Indonesian police have been questioning the captain and crew of luxury yacht Equanimity (IMO 1012086) which was seized in Bali on Wednesday February 28th at the request of the US Department of Justice (DoJ) via the Federal Bureau of Investigation (FBI), reports Reuters.
The request related to alleged money laundering at a Malaysian state fund 1Malaysia Development Berhad (1MDB). Police in Bali seized the yacht, Equanimity after Indonesian police received a letter from the FBI on February 21st requesting help to enforce a court order, Indonesian National Police Spokesman Muhammad Iqbal Abduh said, adding that police had questioned the captain and crew and would check their immigration papers to see if there was any evidence of a crime being committed.
Citing FBI information he said that the yacht’s Automated Identification System (AIS) had been switched off several times in waters around the Philippines and Singapore.
Over the past 180 days Equanimity sailed from the northeast to the northwest of Malaysia and Singapore, and then from the Indonesian island of Bali to Papua and back again. At several points her movements are unclear.
1MDB, set up in 2009 by Malaysian Prime Minister Najib Razak, is currently subject to six money-laundering probes, with the DoJ asserting in civil lawsuits that the equivalent of $4.5bn had been misappropriated by high-level officials of the fund and their associates.

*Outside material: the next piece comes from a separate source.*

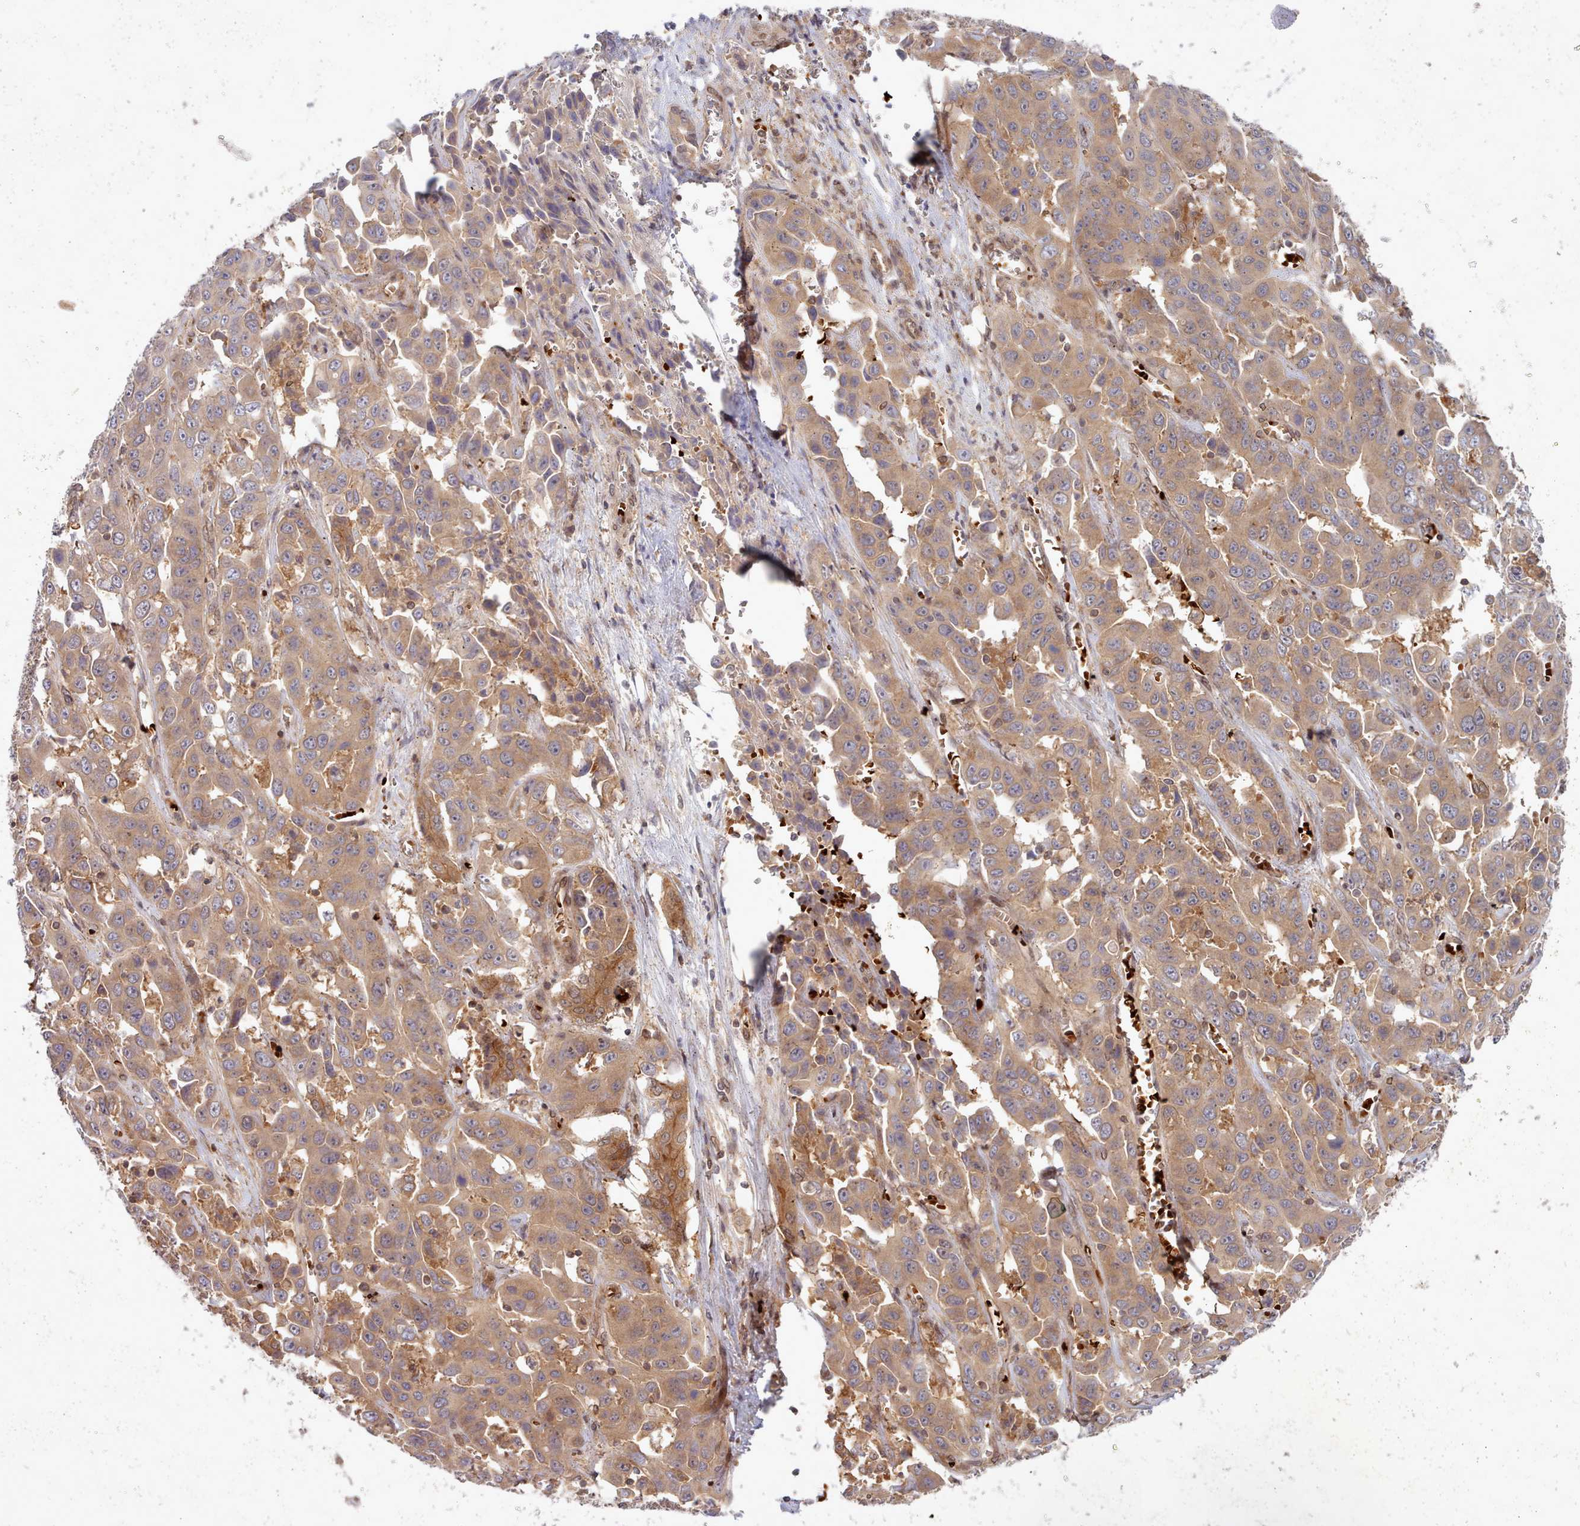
{"staining": {"intensity": "moderate", "quantity": ">75%", "location": "cytoplasmic/membranous"}, "tissue": "liver cancer", "cell_type": "Tumor cells", "image_type": "cancer", "snomed": [{"axis": "morphology", "description": "Cholangiocarcinoma"}, {"axis": "topography", "description": "Liver"}], "caption": "Immunohistochemistry photomicrograph of liver cholangiocarcinoma stained for a protein (brown), which displays medium levels of moderate cytoplasmic/membranous staining in about >75% of tumor cells.", "gene": "UBE2G1", "patient": {"sex": "female", "age": 52}}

In August last year the DOJ asked for a stay on its civil lawsuits, seeking to seize more than $1.7bn in assets allegedly bought with stolen 1MDB funds, on the grounds that it was conducting a related criminal probe.
Among those assets sought is Equanimity, cited as a $250m luxury yacht bought by Malaysian financier Jho Low, alleged in the US lawsuits to have used proceeds diverted from 1MDB to buy the 91-metre Equanimity.
Agung Setya, head of the National Police special crimes investigation unit told Reuters that Indonesian authorities were not looking for Low, whose whereabouts are unknown.
A spokesperson for Low told Malaysia’s New Straits Times on Thursday that it was “disappointing that, rather than reflecting on the deeply flawed and politically motivated allegations, the DOJ is continuing with its pattern of global over reach – all based on entirely unsupported claims of wrongdoing.”
2014-built, Cayman Islands flagged, 2,999 gt Equanimity is registered with Shipowners’ Club on behalf of member Equanimity (Cayman) Ltd.